Je terminerai en évoquant les situations de délaissement ou d’abandon, qui doivent être mieux repérées et prises en compte.

L’adoption est une véritable mesure de protection de l’enfance. Pour autant, elle est souvent identifiée comme un dispositif « à part », devant répondre aux besoins des couples sans enfant. D’aucuns l’ont dit d’une autre manière déjà. Pour l’enfant, le pire n’est pas l’abandon ou le délaissement, c’est de ne pas savoir pendant cinq ans, dix ans, voire quinze ans s’il est abandonné ou pas.

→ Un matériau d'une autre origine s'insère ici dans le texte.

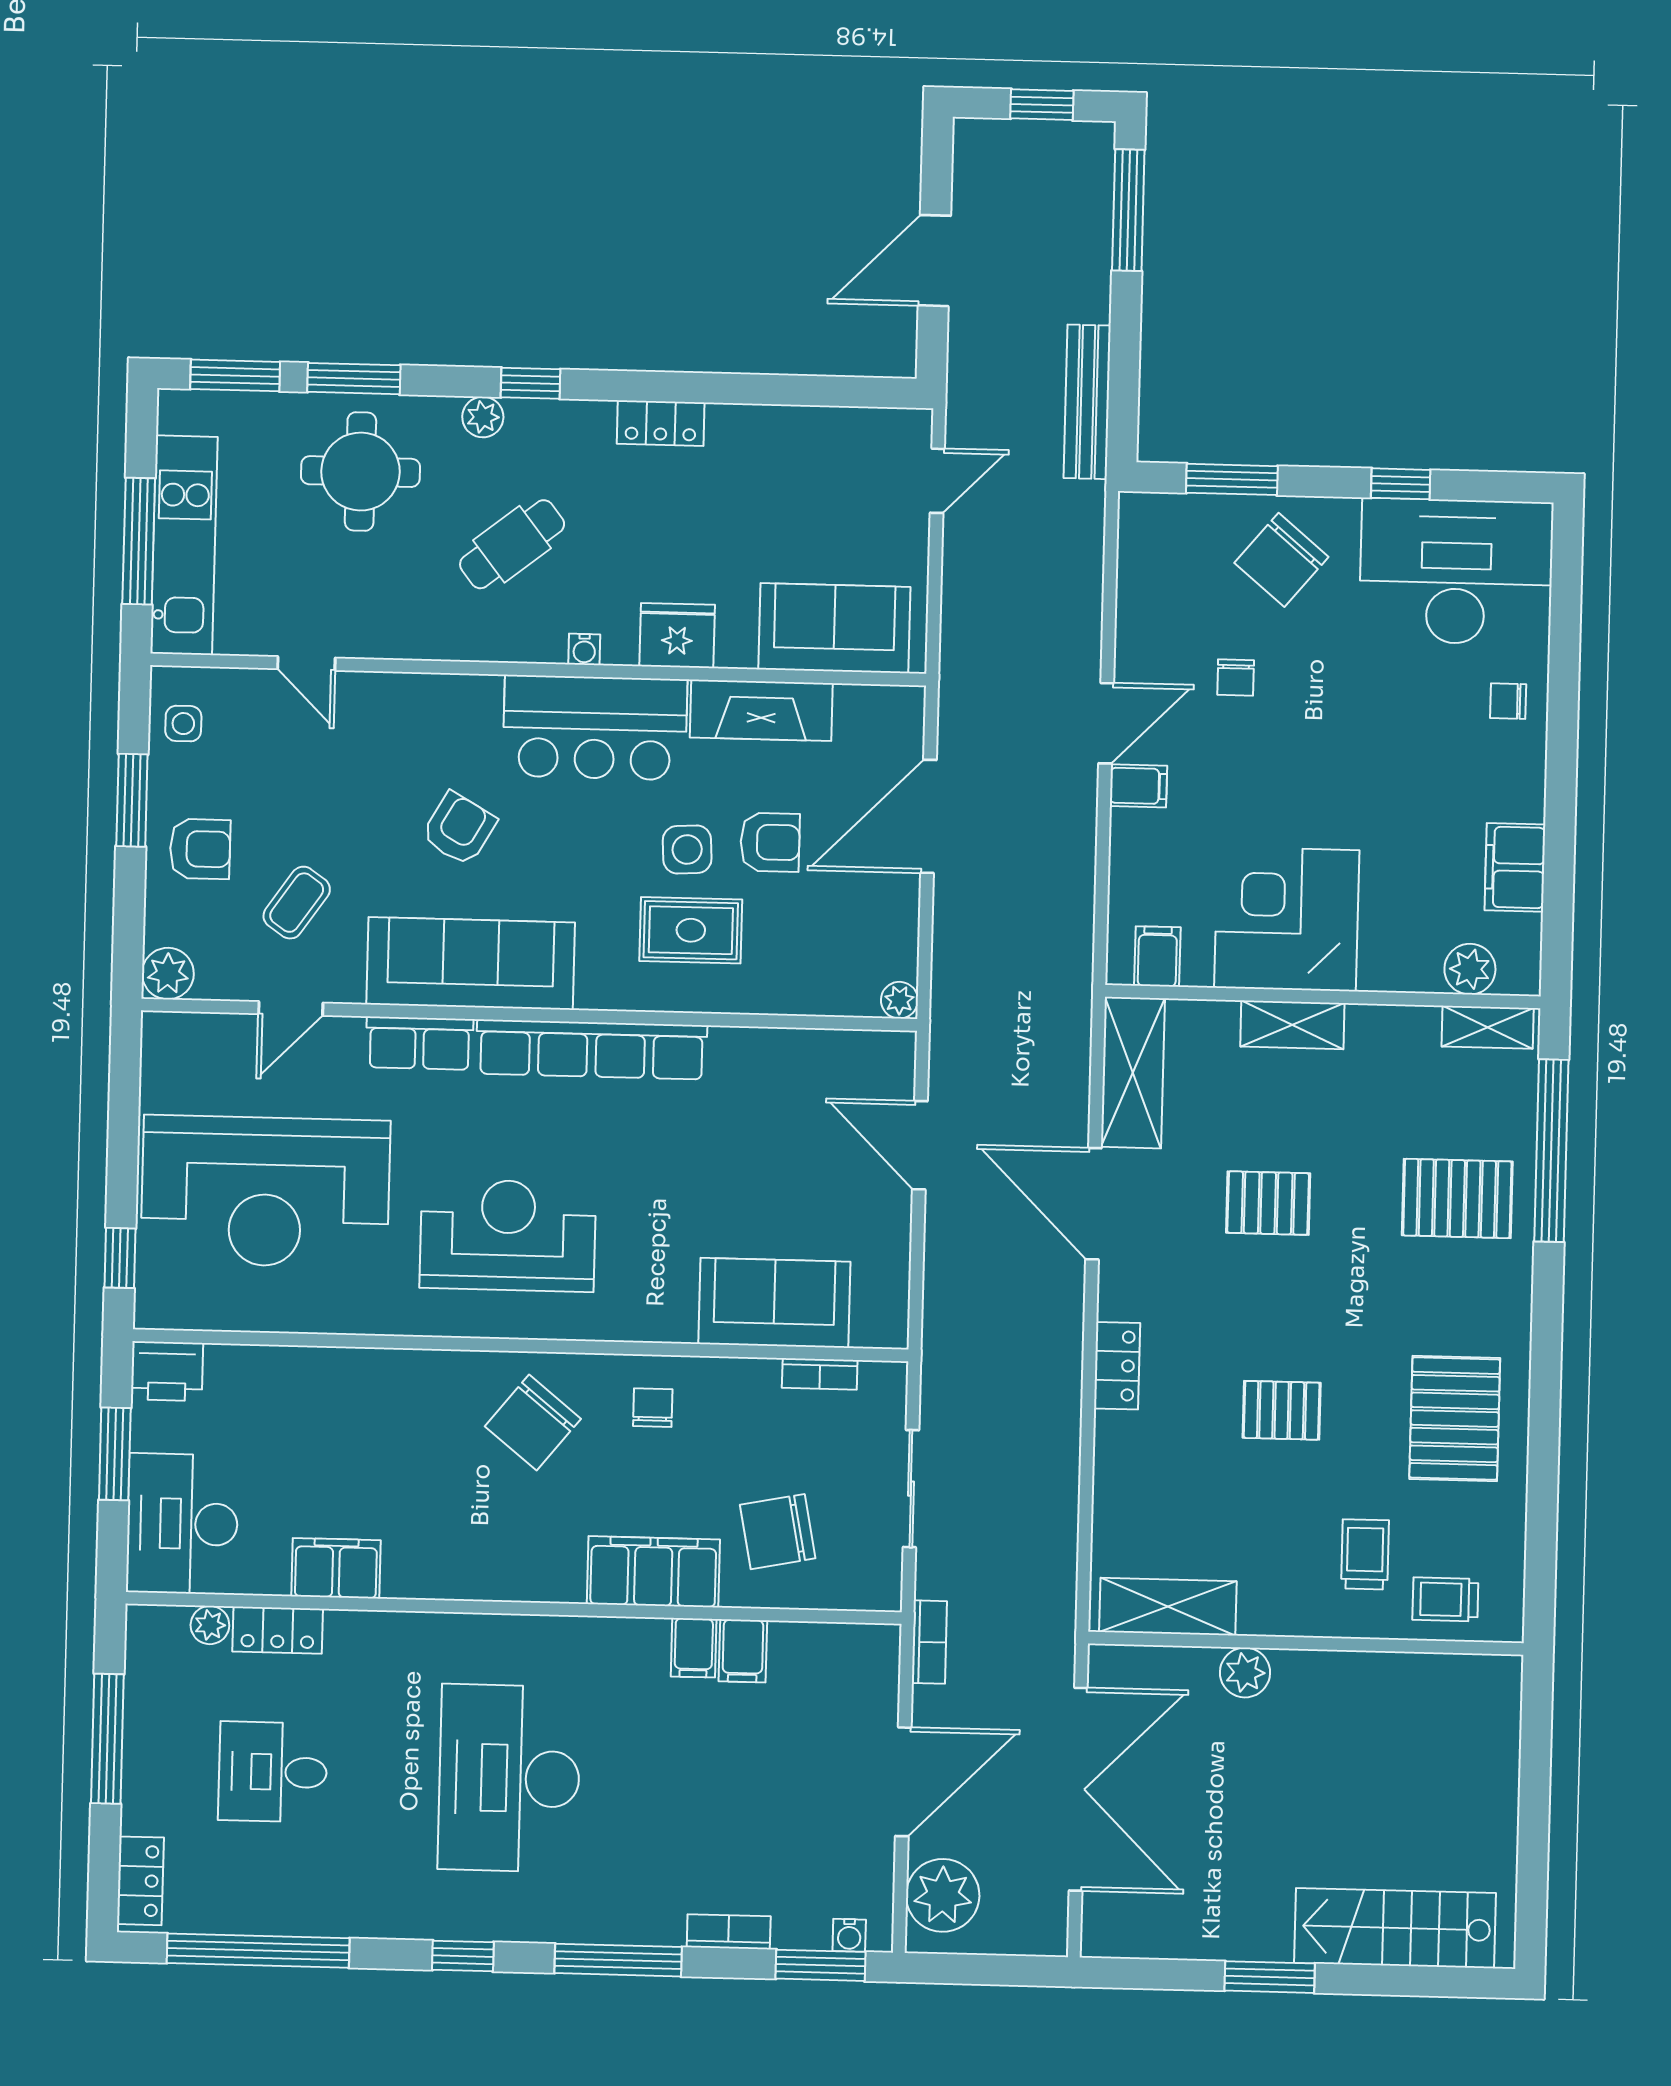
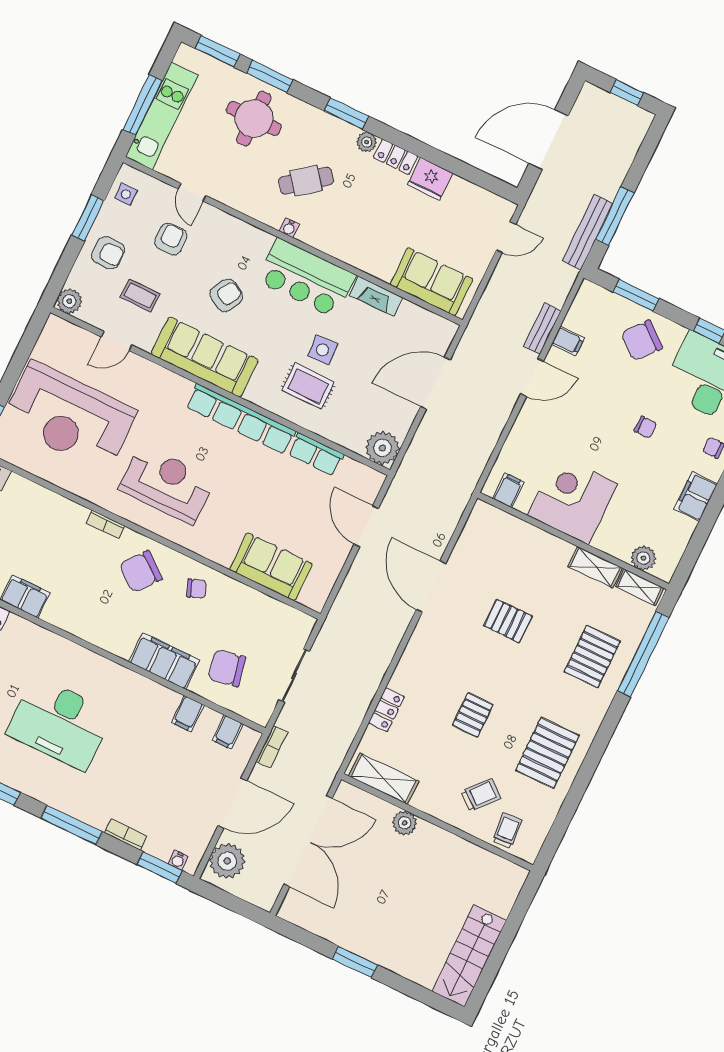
window: (1128, 210) -> (615, 216), moved
door: (934, 261) -> (548, 140), width x1.36
window: (531, 383) -> (346, 113), width x1.50
plant: (483, 417) -> (367, 142), moved
bench: (1084, 622) -> (542, 329), added
fridge: (677, 636) -> (430, 179), moved, turned 180
water cooler: (584, 649) -> (289, 228), moved
chair: (1236, 678) -> (645, 427), moved, turned -90
fireplace: (761, 710) -> (376, 296), width x0.73, depth x0.76
filing cabinet: (1138, 786) -> (568, 341), moved
armchair: (770, 842) -> (171, 239), moved, turned -90
filing cabinet: (1515, 867) -> (696, 496), moved
coffee table: (297, 903) -> (140, 296), turned 55
plant: (899, 1000) -> (382, 448), width x1.88, depth x1.88
shelving: (1292, 1025) -> (595, 567), moved
row of seats: (420, 1043) -> (316, 454), moved
shelving: (1133, 1073) -> (474, 537), removed
pallet: (1457, 1198) -> (592, 657), turned 90
locker: (1117, 1366) -> (386, 710), moved
bookcase: (820, 1374) -> (105, 524), moved
chair: (653, 1408) -> (197, 589), turned 69
pallet: (1282, 1410) -> (473, 715), turned 90
trolley: (1365, 1554) -> (481, 795), turned 40
trolley: (1445, 1599) -> (507, 831), turned 86
filing cabinet: (694, 1648) -> (228, 732), moved
desk: (509, 1778) -> (60, 723), turned -90
stairs: (1395, 1928) -> (469, 956), moved, turned -90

C’est cette instabilité qui crée la plus grosse difficulté.

Il me semble également indispensable d’avoir les retours de la concertation que vous avez mise en place, madame la secrétaire d'État, concertation unique en son genre, à laquelle j’ai pu participer, vous l’avez signalé, en tant que présidente de conseil général. Il s’agit, là encore, de croiser les regards et de construire, ensemble, la politique de protection de l’enfance.

Madame la secrétaire d'État, ce texte devra être complété par les dispositions réglementaires adéquates, afin de permettre aux services départementaux et à la justice de le mettre efficacement en œuvre.

Si certains points me paraissent perfectibles, ce que j’étayerai lors de l’examen des articles en proposant plusieurs amendements, cette proposition de loi me semble un bon support législatif, pour améliorer la réforme de 2007, sept ans après son entrée en vigueur, au regard des pratiques constatées. (Applaudissements sur les travées du RDSE, du groupe écologiste et du groupe socialiste.)